The Gordon Lightfoot who first performed in Toronto’s Yorkville, what’s now one of Canada’s ritziest neighbourhoods, is not the Gordon Lightfoot we know today.
Yorkville transformed musicians, from Lightfoot to Neil Young to Joni Mitchell, almost as thoroughly as it was transformed in the second half of the 20th century. The neighbourhood now known for its multimillion-dollar condos, high-end restaurants and luxury boutiques was just 60 years ago a haven for hippies and a “hothouse” for future folk legends.
“Everything that would have taken five years anywhere else took one year in Yorkville, because there was so much input,” said Mike Daley, a musicologist who’s spent the last five years researching Yorkville’s history.
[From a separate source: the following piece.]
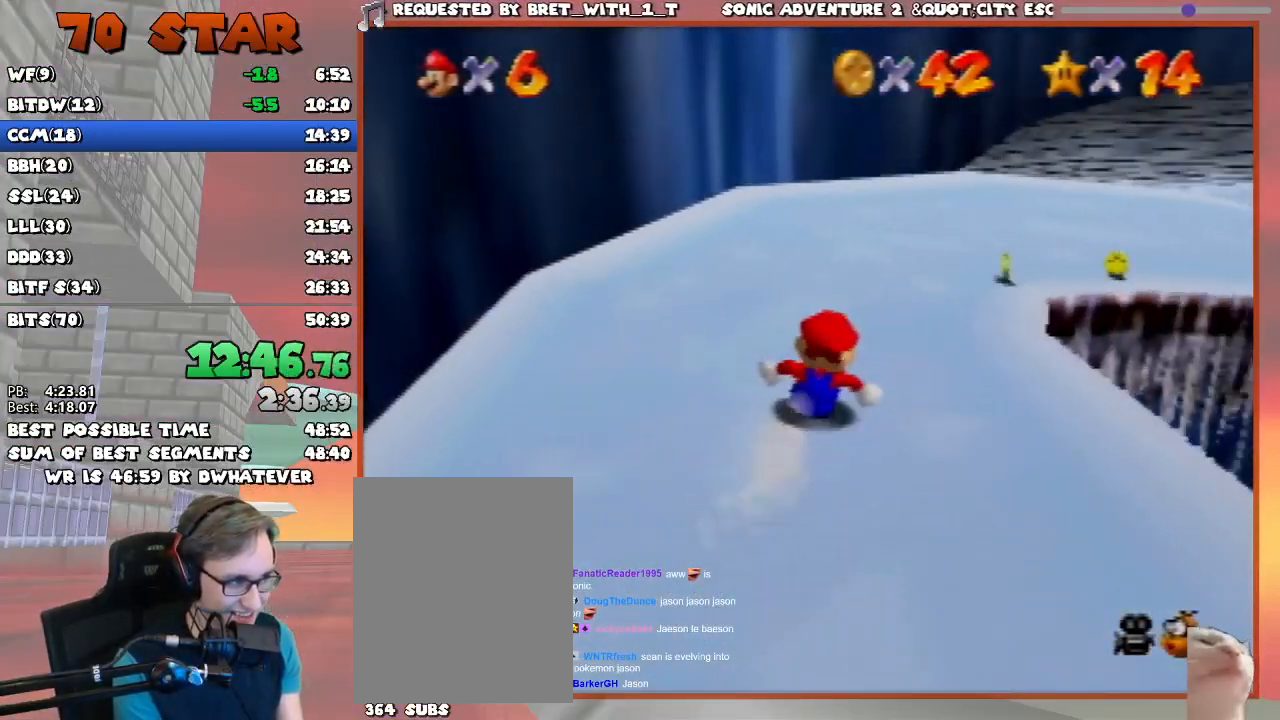
{"buttons": [], "left_stick": "up-right", "button_events": []}
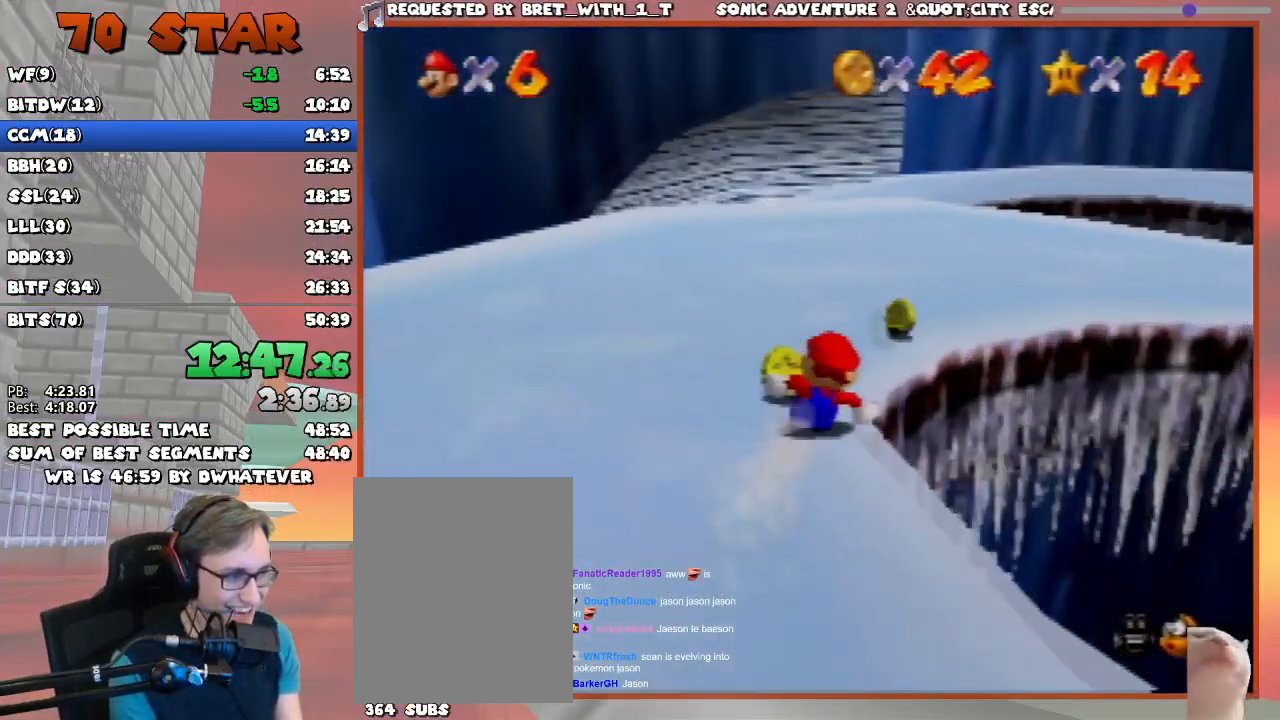
{"buttons": [], "left_stick": "up-left", "button_events": []}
“The creativity was just flowering there. And I think it’s because of the particular qualities of the Yorkville coffee house district that you didn’t see anywhere else.”
In Lightfoot’s case, Daley said, that looked like a sort of maturation. When he first started performing at the coffee shops in the bohemian community, he was part of the folk duo the Two Tones with his old friend Terry Whelan.
In 1962, they recorded an album live in one of those coffee shops and named it “Two Tones at the Village Corner.”
In the liner notes, Lightfoot describes the setting as “what used to be an old house, about the size of a shoe box.” The club was a dark room downstairs, he wrote, and the air was thick and sticky, filled with smoke.
The album opens with “We Come Here to Sing,” an upbeat folk song that proclaims while “some come here for coffee” and “some come here for tea or some such thing,” Lightfoot and Whelan come to Yorkville’s coffee houses to sing.